If you’re looking for local terroir and a local story along with your beer (and one vodka) you really can’t do much better than the four local brews made with the Alberta Heritage Select barley produced by Canada Malting.
The story of the Alberta Heritage Select malt starts in the 1930s, when the Olli variety of barley was developed by food scientists in Ottawa to withstand the Canadian prairies growing season and produce a high yield. The Kozack family, now a third-generation farm family near Clear Hills, were among the barley growers to have great success with Olli. So much so in fact that when the seed was discontinued for commercial sale in 1973 in favour of other newer varieties, the Kozacks purchased all of the available seed. For the following four decades they continued to grow Olli, keeping some seed each year to replant the following season.
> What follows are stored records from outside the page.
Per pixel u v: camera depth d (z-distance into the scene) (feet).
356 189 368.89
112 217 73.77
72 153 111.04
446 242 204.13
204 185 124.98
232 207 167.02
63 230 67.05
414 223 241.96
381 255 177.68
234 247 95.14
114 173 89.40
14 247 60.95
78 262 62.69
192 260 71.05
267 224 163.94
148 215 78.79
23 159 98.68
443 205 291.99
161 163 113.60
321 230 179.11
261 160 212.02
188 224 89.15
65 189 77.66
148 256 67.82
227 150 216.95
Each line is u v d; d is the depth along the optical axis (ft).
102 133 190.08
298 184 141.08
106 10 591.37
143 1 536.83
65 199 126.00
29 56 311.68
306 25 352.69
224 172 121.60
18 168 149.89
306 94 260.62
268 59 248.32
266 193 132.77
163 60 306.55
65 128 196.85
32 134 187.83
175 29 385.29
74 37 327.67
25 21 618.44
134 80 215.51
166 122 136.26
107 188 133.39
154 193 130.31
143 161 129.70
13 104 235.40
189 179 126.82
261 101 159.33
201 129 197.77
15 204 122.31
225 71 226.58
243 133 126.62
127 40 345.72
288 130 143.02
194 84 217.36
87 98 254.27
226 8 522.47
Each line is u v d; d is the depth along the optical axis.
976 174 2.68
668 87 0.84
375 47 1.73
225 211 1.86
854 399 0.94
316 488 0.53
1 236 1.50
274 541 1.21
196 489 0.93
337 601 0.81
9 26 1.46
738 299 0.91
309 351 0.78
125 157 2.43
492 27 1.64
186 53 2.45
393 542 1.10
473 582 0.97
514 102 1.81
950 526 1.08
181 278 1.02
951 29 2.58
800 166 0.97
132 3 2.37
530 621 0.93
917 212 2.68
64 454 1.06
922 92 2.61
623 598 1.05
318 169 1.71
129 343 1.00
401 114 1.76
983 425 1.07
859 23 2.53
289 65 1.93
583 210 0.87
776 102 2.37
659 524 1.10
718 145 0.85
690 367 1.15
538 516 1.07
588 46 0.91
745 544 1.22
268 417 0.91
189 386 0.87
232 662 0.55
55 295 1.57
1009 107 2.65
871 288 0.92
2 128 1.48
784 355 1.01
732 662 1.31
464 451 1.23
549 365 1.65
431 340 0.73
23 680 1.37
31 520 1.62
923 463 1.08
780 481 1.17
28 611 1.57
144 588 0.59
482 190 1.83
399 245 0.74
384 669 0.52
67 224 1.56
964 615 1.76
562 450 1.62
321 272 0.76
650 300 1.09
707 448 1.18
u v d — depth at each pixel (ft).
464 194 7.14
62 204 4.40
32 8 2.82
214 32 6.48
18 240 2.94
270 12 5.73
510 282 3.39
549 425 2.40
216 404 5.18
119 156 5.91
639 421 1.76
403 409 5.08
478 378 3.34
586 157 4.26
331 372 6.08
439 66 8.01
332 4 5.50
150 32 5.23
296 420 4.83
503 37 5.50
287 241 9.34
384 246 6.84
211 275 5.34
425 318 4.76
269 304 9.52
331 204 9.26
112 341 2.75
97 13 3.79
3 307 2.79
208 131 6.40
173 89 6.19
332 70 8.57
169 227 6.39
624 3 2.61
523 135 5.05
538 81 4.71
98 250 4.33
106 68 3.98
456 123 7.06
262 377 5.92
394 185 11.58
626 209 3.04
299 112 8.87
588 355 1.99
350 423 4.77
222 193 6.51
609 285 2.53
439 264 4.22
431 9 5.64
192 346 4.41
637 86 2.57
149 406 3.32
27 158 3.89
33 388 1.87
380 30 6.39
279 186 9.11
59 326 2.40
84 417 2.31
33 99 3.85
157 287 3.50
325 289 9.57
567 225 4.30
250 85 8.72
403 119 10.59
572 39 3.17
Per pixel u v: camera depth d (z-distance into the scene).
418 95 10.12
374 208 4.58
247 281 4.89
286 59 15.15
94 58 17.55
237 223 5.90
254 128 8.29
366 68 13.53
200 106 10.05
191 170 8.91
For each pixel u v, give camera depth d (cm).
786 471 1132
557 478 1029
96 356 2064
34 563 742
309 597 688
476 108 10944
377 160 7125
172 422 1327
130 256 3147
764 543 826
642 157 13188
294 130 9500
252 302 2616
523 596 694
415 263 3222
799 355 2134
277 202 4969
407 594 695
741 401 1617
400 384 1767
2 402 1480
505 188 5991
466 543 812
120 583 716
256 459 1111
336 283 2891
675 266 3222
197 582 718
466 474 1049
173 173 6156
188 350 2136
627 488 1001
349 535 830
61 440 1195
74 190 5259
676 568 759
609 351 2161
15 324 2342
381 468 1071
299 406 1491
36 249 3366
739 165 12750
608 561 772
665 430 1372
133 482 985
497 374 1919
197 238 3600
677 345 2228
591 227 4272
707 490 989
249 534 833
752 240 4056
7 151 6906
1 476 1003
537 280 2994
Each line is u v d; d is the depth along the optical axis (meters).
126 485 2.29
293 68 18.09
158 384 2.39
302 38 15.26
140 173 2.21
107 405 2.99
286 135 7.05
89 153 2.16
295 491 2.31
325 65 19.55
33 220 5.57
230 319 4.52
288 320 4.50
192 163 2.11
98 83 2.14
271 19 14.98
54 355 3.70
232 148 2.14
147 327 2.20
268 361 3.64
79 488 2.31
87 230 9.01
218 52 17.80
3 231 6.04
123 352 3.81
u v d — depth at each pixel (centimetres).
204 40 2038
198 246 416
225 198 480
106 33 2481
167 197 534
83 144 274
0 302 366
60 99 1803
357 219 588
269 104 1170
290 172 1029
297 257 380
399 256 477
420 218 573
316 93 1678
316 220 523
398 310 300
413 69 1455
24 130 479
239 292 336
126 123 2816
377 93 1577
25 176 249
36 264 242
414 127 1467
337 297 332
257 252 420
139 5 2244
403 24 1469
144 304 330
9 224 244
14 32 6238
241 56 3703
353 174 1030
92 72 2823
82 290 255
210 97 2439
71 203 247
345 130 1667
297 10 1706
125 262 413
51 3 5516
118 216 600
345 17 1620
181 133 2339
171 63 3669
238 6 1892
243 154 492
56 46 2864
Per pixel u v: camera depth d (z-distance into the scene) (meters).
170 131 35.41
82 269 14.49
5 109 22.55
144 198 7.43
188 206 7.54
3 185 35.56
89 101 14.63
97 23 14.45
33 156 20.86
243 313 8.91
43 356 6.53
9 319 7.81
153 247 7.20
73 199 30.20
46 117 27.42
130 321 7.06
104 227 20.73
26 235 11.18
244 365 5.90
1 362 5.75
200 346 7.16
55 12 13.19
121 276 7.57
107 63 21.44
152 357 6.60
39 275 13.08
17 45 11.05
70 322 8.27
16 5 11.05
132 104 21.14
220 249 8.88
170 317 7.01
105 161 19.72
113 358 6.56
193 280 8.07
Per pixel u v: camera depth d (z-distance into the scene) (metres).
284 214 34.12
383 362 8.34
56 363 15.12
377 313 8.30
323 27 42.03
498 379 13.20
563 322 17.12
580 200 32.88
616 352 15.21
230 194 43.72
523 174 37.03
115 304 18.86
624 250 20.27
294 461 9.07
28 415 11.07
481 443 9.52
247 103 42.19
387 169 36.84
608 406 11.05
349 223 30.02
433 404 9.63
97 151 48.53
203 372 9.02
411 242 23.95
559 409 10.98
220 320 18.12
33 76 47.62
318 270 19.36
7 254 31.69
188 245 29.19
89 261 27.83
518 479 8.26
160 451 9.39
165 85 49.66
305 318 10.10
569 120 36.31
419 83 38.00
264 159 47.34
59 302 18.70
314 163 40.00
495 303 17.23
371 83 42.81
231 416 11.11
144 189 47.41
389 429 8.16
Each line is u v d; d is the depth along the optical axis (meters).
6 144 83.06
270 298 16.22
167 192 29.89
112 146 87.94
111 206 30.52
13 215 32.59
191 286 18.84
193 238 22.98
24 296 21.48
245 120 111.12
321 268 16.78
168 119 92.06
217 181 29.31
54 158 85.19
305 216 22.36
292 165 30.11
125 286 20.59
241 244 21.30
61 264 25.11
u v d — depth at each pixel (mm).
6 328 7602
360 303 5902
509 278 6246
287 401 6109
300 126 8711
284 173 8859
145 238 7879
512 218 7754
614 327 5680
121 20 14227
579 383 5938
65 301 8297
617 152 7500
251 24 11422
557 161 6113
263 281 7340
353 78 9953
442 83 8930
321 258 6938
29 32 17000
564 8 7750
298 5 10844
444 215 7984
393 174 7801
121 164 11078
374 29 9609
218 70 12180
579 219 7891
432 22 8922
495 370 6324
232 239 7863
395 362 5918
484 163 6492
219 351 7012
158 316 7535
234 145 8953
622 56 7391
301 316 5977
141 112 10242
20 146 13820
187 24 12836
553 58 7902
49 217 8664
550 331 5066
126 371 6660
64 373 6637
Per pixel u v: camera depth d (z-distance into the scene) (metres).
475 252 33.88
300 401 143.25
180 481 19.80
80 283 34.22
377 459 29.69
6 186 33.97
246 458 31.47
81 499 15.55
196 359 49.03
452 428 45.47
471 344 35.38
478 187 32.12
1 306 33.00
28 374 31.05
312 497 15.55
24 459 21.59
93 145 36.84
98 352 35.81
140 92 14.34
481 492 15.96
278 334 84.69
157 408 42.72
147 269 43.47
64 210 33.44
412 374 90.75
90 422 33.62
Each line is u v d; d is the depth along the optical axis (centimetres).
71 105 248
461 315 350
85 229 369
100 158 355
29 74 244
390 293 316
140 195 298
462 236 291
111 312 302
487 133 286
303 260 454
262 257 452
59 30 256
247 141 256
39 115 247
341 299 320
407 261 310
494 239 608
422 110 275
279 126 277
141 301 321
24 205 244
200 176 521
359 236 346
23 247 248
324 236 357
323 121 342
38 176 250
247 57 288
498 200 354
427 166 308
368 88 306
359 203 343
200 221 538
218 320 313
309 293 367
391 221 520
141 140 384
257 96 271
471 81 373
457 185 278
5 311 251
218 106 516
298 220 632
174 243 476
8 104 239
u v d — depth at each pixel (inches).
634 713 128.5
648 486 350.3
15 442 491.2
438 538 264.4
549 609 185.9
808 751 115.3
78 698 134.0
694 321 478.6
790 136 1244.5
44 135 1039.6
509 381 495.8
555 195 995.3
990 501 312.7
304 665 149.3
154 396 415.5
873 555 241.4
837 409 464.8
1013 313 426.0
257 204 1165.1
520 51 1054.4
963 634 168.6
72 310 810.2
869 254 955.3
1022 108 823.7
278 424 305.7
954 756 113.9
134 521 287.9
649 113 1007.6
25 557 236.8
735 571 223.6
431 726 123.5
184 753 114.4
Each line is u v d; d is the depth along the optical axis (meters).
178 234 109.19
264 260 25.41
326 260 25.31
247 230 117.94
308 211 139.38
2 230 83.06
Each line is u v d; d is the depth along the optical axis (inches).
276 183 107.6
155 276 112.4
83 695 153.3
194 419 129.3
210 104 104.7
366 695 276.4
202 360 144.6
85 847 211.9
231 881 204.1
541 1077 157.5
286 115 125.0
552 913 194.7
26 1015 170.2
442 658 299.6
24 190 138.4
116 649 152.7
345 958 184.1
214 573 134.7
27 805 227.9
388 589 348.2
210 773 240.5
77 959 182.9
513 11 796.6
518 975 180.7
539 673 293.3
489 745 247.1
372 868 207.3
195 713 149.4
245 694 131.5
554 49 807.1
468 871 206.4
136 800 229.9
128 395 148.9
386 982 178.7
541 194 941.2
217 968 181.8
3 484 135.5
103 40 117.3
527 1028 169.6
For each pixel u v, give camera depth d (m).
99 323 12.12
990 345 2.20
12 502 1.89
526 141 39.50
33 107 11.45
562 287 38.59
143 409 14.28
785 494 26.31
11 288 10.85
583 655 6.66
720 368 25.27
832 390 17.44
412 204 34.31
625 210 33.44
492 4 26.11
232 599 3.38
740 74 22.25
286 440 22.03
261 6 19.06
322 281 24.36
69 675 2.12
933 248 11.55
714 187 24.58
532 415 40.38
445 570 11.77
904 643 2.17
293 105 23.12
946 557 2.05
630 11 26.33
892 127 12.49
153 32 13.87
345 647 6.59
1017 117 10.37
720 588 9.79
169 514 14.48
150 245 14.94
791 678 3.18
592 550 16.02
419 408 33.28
Over that time, Olli became a product that maltsters didn’t necessarily want or even know about and the Kozacks came to grow it just for feed barley. But then a year ago they contacted Canadian Malting to see if the company might be interested in the heritage barley.
Initially the answer was “no.” Canadian Malting wasn’t familiar with Olli and with another heritage barley project in the works wasn’t sure if they wanted to pursue another.
Fortunately, they changed their minds.
What followed was a collaboration with Last Best, Big Rock, Common Crown and Hell’s Basement to produce four commemorative beers and a vodka each using the Alberta Heritage Select malt, which is 100 per cent grown and malted in Alberta.
This is truly farm to tap to glass drinking.
Due to the nature of the project, some of the brews are available only for a limited time until they run out. Each can be purchased at Last Best Brewing and Distilling and at the brewers own tasting rooms. Some, including Common Crown’s Alberta Heritage Select 150 are also available at select boutique liquor stores.